(Data excerpts begins)

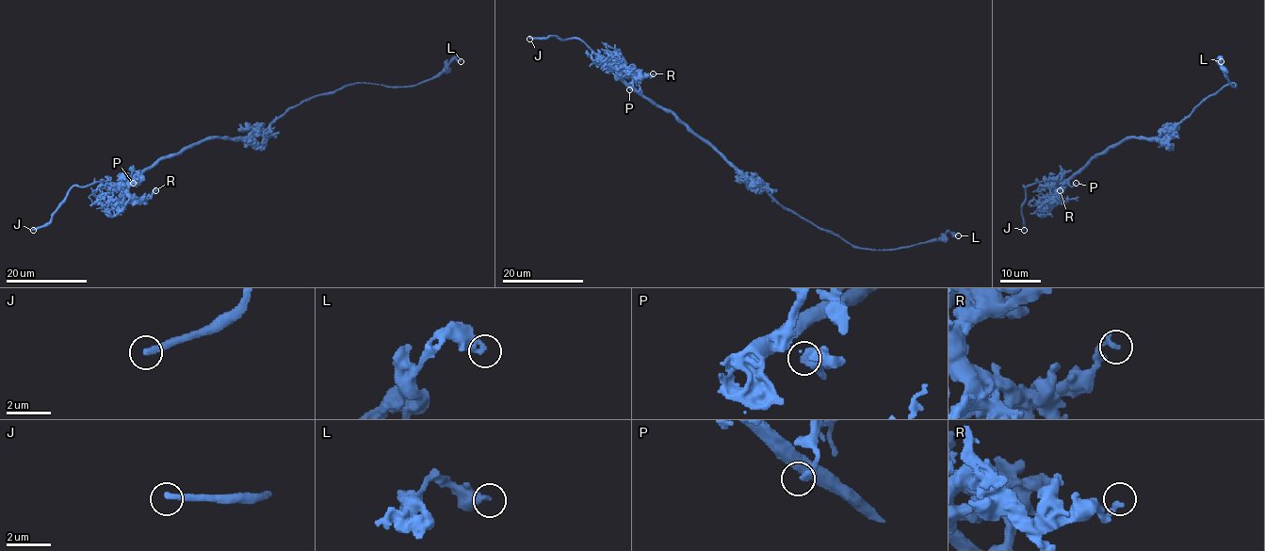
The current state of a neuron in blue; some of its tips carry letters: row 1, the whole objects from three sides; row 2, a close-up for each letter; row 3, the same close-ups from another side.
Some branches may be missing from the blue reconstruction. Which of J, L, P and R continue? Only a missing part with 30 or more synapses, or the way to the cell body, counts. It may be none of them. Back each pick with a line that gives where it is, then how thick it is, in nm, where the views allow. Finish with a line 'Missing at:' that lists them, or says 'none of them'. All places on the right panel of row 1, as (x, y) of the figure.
J: (1024, 230) | 280 nm
Missing at: J

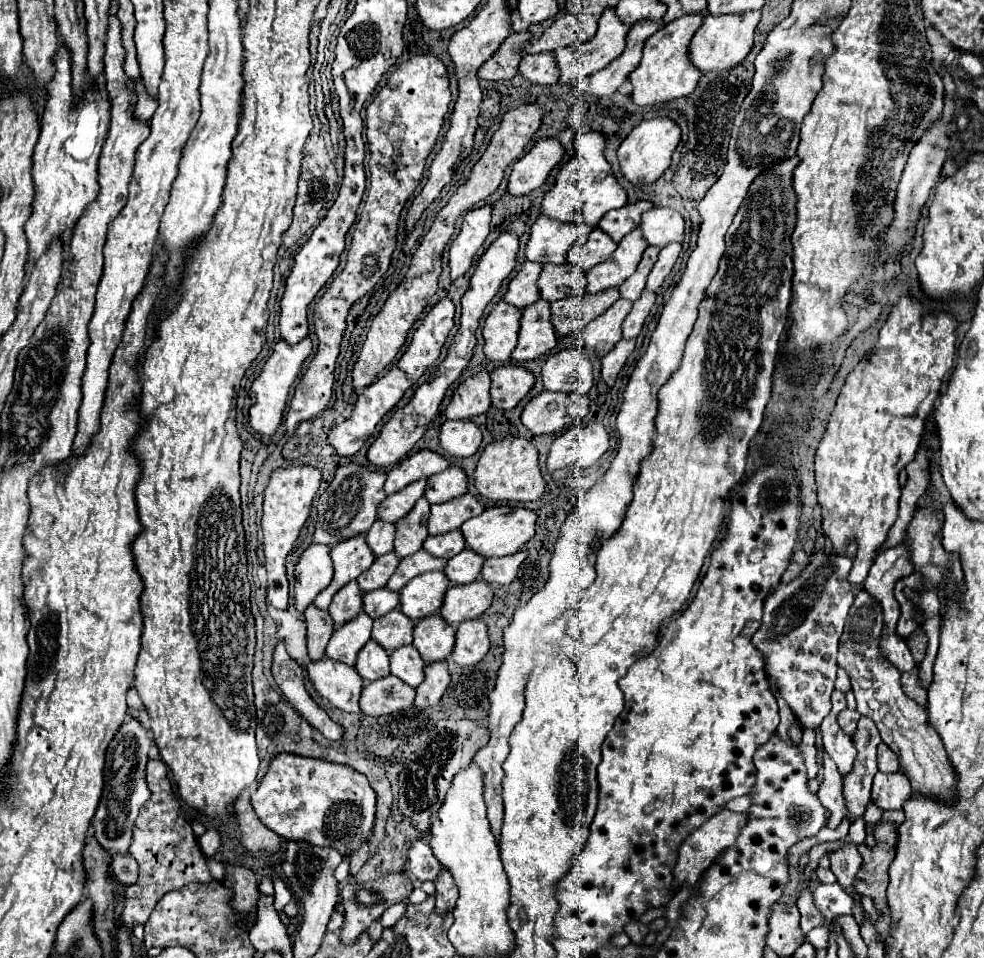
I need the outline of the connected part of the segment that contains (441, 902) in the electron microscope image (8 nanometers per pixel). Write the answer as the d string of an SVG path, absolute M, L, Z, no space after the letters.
M442 869L442 875L436 881L436 907L434 907L434 911L438 915L446 915L448 911L454 909L456 897L458 897L458 889L454 887L450 873L446 873L446 869Z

(Data excerpts ends)

• [Task instructions] All of the lines above should be retyped precisely, apart from the pictures.

• [Result of this exercise]
The current state of a neuron in blue; some of its tips carry letters: row 1, the whole objects from three sides; row 2, a close-up for each letter; row 3, the same close-ups from another side.
Some branches may be missing from the blue reconstruction. Which of J, L, P and R continue? Only a missing part with 30 or more synapses, or the way to the cell body, counts. It may be none of them. Back each pick with a line that gives where it is, then how thick it is, in nm, where the views allow. Finish with a line 'Missing at:' that lists them, or says 'none of them'. All places on the right panel of row 1, as (x, y) of the figure.
J: (1024, 230) | 280 nm
Missing at: J

I need the outline of the connected part of the segment that contains (441, 902) in the electron microscope image (8 nanometers per pixel). Write the answer as the d string of an SVG path, absolute M, L, Z, no space after the letters.
M442 869L442 875L436 881L436 907L434 907L434 911L438 915L446 915L448 911L454 909L456 897L458 897L458 889L454 887L450 873L446 873L446 869Z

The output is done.